(MENAFN- AFP) Mexico has sweetened its offer to compensate investors in a new airport that was controversially canceled by President Andres Manuel Lopez Obrador, and is confident they will accept, the transportation minister said Wednesday.
Lopez Obrador, an anti-establishment leftist who took office this month, spooked markets when he scrapped the $13-billion Mexico City airport project after holding a referendum on the issue that was marred by irregularities.
Seeking to calm investor jitters, Mexico offered last week to buy back part of the bonds used to raise money for the sleek new airport, which is about one-third complete.
But the majority of bondholders rejected the offer, which would have repaid between $900 and $1,000 on every $1,000 borrowed, under a process known as a "Dutch auction," in which the price is steadily reduced until a buyer is found.

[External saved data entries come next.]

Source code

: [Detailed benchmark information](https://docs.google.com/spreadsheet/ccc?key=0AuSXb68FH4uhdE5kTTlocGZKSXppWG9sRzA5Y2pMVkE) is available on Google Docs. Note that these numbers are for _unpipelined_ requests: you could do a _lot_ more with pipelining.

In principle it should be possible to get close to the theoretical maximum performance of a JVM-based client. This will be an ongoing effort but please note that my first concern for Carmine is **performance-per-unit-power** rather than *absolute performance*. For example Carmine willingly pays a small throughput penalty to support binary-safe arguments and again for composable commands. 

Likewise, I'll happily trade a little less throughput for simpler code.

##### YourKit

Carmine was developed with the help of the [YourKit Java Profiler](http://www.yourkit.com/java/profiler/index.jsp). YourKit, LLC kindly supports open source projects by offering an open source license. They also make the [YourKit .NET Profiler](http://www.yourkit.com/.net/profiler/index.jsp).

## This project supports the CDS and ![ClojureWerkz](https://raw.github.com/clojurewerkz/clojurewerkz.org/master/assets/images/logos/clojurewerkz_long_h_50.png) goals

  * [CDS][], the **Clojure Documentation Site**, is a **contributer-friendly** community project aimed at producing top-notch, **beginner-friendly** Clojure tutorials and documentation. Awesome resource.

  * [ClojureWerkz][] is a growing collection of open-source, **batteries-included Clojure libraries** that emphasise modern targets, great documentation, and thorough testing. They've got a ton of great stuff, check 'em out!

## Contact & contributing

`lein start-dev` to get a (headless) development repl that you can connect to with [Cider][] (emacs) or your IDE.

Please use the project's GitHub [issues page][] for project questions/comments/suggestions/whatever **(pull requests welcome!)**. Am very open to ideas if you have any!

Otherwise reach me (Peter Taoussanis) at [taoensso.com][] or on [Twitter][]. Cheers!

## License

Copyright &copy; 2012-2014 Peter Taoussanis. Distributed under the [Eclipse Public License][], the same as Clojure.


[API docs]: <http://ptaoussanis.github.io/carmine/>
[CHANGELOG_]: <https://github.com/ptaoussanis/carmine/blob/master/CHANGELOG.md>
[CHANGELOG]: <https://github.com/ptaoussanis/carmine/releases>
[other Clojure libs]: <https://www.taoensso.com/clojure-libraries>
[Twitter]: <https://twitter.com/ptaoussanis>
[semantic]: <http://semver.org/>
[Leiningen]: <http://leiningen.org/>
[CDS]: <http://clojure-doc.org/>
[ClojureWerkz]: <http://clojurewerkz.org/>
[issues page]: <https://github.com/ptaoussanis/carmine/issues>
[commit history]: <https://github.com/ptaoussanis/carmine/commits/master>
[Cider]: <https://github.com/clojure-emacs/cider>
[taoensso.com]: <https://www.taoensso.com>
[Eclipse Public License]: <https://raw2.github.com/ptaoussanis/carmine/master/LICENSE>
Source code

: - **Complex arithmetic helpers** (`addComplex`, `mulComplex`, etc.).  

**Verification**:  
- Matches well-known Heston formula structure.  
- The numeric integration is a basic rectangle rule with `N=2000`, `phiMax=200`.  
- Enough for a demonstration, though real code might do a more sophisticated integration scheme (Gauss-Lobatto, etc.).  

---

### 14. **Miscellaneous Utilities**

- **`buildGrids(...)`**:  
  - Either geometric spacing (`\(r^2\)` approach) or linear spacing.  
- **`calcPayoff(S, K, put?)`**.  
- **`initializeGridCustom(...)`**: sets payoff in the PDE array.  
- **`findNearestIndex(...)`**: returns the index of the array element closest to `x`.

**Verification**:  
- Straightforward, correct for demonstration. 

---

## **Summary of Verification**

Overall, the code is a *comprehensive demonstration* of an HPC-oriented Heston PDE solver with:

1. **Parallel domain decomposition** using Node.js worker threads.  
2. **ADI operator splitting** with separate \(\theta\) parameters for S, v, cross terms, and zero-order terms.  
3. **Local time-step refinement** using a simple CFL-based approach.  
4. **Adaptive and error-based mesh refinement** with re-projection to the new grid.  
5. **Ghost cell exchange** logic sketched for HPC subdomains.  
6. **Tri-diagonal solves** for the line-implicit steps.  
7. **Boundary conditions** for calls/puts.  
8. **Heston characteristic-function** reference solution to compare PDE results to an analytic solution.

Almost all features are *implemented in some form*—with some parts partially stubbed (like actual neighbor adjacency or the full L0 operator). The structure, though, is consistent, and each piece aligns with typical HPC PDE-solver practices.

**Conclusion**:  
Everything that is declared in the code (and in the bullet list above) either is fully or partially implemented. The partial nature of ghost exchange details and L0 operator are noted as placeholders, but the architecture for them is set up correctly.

Under the new offer, announced Tuesday night, Mexico would repay the bonds in full plus interest of one percent.
The government is offering to buy back up to $1.8 billion of the $6 billion in bonds under the scheme, and has "firm hopes" that enough investors will accept, said Transportation Minister Javier Jimenez.
"The finance ministry tells us they are very confident, very optimistic," he told Mexican TV network Televisa.
He admitted the government would lose money by canceling the airport, but added: "We'll lose less than if we had finished it."
Lopez Obrador, who ran on a pro-austerity, anti-graft platform, criticized the new airport as an unnecessary mega-project marred by corruption.
He instead wants to repurpose an old military airbase to complement the capital's current airport, which is aging and badly saturated.
But business leaders say the country needs the new airport.
One of the main backers of the project, Mexican billionaire Carlos Slim, warned during the presidential campaign that canceling the project would amount to "canceling the economic growth of the country."
The government gave bondholders until December 19 to decide whether to accept the new offer.